BATTLE CREEK, MICH. — The Kellogg Co. will launch Special K Nourish cereal with probiotics later this year to combat weakness in the “adult health-oriented segment,” which is dragging down the ready-to-eat cereal category, said Paul T. Norman, senior vice-president and president of Kellogg North America.
|Paul Norman, senior vice-president and president of Kellogg North America|
“Whilst we’re happy with the performance of our taste brands, we know we have to do more to reassert this category’s health and wellness credentials,” Mr. Norman said during an Aug. 3 conference call with investment analysts. “And the way to reinvigorate that segment has always been through nutrition-oriented innovation, claims and brand building, so that’s where we’re focusing our efforts.”
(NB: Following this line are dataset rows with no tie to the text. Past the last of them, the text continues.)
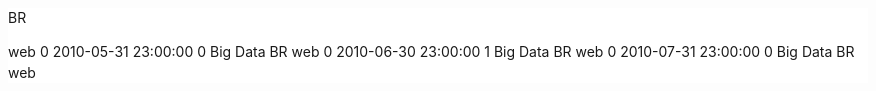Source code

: BR
</td>
<td>
web
</td>
<td>
0
</td>
</tr>
<tr>
<td>
2010-05-31 23:00:00
</td>
<td>
0
</td>
<td>
Big Data
</td>
<td>
BR
</td>
<td>
web
</td>
<td>
0
</td>
</tr>
<tr>
<td>
2010-06-30 23:00:00
</td>
<td>
1
</td>
<td>
Big Data
</td>
<td>
BR
</td>
<td>
web
</td>
<td>
0
</td>
</tr>
<tr>
<td>
2010-07-31 23:00:00
</td>
<td>
0
</td>
<td>
Big Data
</td>
<td>
BR
</td>
<td>
web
While Kellogg’s core six cereal brands, which include Frosted Flakes, Froot Loops, Rice Krispies, Special K, Mini-Wheats and Raisin Bran, collectively held share in the recent quarter, the category remained softer than expected, Mr. Norman said.
“Whilst there are a variety of industry-wide trends that we can point to, it’s our job to drive this category through great commercial ideas across major brands,” he said.
Looking ahead, Mr. Norman said, the company plans to position Special K, Mini-Wheats and Raisin Bran brands around a growing interest in gut health.
“If you look at the category and the history of the category, there have been cycles over the years that have driven the category,” Mr. Norman said. “Those cycles are often related to health and wellness positively, and in times, negatively… Well frankly, through the end of the ‘90s and into the 2000s, low calorie, low fat and weight management really drove the category, and no brand drove the category harder in those years than Special K.
“As we get through to 2010 and into the recent years, low calorie, low fat has come off trend, and we have obviously been impacted significantly by that. What encourages me as I look forward in where science and nutrition is going and where the trends are, clearly what is big and right in front of us now and I think will be really important is gut health and the gut-brain connection, the importance of the microbiome and the importance of fiber coming back into people’s diets, either prebiotic or probiotic benefits. Those things, considering 9 out of 10 Americans don’t get enough fiber today, I think are going to position our category extremely well to grow as we go forward.
“So the tailwind is coming back, in my opinion, following a short period here of headwind. For us, we need to reassert our credentials in these areas. So we’ll do the hygiene work we’re already doing, removing artificials, etc. But the big wins will come from upping our claims on existing brands like Raisin Bran, Mini-Wheats, around fiber and the importance of fiber. And then driving innovation into our adult brands, things like Special K with probiotics, etc., as we go forward.”
Another priority for Kellogg in reviving the cereal category is repositioning its brands for all-day consumption.
“As you probably heard us talk before, 35-plus per cent of cereal is consumed outside of the breakfast occasion, but repositioning the category… to be more of an all-day food and all-day snack to be consumed whenever you want is, I think, critical to how we open up growth potential for the category, whether that’s driving brands like Froot Loops, Frosted Flakes or Rice Krispies throughout the day, through a recipe or consumption opportunity, or whether it’s bringing innovation in the area of convenience and portability to the cereal category to unlock those opportunities throughout the day,” Mr. Norman said. “And then last thing, also important, is we have to keep the pressure on fun and taste in this category, which has always been an important part of what drives the heartbeat of the performance of the category. If I look today, the pressure on fun and taste is fine, the other two we can do more.”
Net income in the second quarter ended July 1 was $282 million, equal to 80c per share on the common stock, up slightly from $280 million, or 79c, in the prior-year period. Net sales declined 2.5% to $3,187 million from $3,268 million.
The increase in earnings reflected higher operating profit and a lower tax rate that offset charges related to the Project K restructuring program. Adjusted earnings on a currency-neutral basis increased 8% over the year-ago quarter.
|John A. Bryant, chairman and c.e.o. of Kellogg|
“Net sales performance was sequentially better than Q1,” said John A. Bryant, chairman and chief executive officer. “Year-on-year, it was affected by two factors that are being considered in our full-year guidance. First, U.S. consumption remained soft. This was industry-wide and affected many of our categories. And second, we felt in Q2 the residual impact of Q1’s customer negotiations regarding pricing on Pringles in Europe. But we knew this would be the case as it takes time to ramp back up to normal promotional activity.”
Kellogg executives provided an update on the company’s transition to a warehouse model from direct-store delivery in its U.S. Snacks segment, what Mr. Bryant called “one of the most complicated transitions that any food company has attempted to do in the last several years in our industry.”“Today, we are very close to completing this ambitious and complex transition,” Mr. Bryant said. “In fact, we’re already shipping through warehouse to all of our customers. This is a great example of executional excellence and working closely with our retail partners.”